Diam-diam, Lian menatap Alka dengan pandangan takut. Bagaimana jika Alka tahu kalau ternyata berliannya akan menyebabkan hubungannya dengan kekasihnya kandas? Arrghhh Lian tidak bisa membayangkannya! Tetapi, Lian juga tak bisa membahasnya di sini. Mungkin, setelah pulang dari sini, Lian akan mencoba membahasnya dan memberikan berlian lain sebagai gantinya.

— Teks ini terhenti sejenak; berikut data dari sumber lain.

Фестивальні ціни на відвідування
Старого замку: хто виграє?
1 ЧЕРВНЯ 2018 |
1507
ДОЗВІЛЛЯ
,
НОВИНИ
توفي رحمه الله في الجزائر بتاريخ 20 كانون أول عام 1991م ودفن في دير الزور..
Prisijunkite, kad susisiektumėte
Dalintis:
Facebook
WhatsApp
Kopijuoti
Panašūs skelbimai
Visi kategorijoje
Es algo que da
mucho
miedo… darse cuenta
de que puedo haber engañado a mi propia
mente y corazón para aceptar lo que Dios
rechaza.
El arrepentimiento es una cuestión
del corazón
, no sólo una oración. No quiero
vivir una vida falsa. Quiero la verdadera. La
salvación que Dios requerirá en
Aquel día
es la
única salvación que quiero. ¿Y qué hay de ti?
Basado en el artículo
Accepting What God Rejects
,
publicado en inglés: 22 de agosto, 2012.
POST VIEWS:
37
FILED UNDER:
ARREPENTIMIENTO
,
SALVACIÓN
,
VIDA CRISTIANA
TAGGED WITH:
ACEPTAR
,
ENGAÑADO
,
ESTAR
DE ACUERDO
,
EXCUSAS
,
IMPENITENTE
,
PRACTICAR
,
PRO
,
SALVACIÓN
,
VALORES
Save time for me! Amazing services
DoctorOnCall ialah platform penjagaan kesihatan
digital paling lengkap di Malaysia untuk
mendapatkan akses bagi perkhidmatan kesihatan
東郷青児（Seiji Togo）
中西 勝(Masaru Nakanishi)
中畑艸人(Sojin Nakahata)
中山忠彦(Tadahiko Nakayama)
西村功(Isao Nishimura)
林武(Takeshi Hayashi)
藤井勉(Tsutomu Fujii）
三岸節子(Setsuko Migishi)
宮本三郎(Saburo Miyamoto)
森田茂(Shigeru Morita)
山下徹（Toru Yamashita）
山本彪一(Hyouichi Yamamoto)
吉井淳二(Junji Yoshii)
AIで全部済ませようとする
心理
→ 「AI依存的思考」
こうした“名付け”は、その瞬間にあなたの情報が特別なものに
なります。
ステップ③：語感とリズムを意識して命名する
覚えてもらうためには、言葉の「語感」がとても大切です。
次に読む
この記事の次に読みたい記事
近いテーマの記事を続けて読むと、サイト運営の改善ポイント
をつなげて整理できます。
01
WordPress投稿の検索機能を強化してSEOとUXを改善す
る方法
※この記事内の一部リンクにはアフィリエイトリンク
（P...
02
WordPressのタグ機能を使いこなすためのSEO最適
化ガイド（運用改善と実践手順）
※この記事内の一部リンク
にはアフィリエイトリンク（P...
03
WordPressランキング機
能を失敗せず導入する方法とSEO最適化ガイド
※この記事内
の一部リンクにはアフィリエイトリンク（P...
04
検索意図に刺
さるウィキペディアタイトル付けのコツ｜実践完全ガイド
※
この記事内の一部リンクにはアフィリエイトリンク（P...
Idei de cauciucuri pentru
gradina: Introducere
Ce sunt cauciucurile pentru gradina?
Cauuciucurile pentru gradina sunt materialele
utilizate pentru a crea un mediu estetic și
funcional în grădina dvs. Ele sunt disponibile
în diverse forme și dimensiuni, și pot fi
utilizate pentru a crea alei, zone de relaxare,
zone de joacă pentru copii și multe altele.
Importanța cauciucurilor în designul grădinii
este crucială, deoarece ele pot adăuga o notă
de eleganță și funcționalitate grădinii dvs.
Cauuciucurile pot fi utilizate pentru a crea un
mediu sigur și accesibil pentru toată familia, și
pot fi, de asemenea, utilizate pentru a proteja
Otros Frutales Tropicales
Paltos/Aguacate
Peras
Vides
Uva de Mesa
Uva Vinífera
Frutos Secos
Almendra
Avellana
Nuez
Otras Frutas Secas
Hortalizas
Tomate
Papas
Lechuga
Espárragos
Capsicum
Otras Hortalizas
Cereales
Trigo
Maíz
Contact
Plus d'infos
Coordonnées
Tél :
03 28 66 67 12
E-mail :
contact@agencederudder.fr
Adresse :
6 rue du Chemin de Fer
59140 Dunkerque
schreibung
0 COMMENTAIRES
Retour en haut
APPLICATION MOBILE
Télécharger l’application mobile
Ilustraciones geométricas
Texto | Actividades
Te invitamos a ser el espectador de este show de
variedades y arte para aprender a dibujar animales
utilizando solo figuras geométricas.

"Ah sorry, gue habis makan nanti pergi ya! Soalnya abis ini, gue ada meeting sama client-nya bokap! Bokap gue lagi di luar kota soalnya!" cetus Alka tiba-tiba. Seketika itu juga, Lian melebarkan matanya.
"Duh, gimana dong! Gue harus gimana nih!" keluh Lian dalam benaknya.
"Eh tapi, mungkin saja Mama salah! Mungkin saja Mama salah pilih berlian! Bisa aja, berlian dengan ramuan yang salah, masih ada di toko gue!" pikir Lian menenangkan pikirannya sendiri.
***
Keesokan harinya.…
Lian baru saja keluar dari kelas bersama Feli dan Andra. Namun, beberapa saat kemudian, Feli dan Andra memutuskan untuk pulang lebih dulu. Ingin pergi berduaan, katanya.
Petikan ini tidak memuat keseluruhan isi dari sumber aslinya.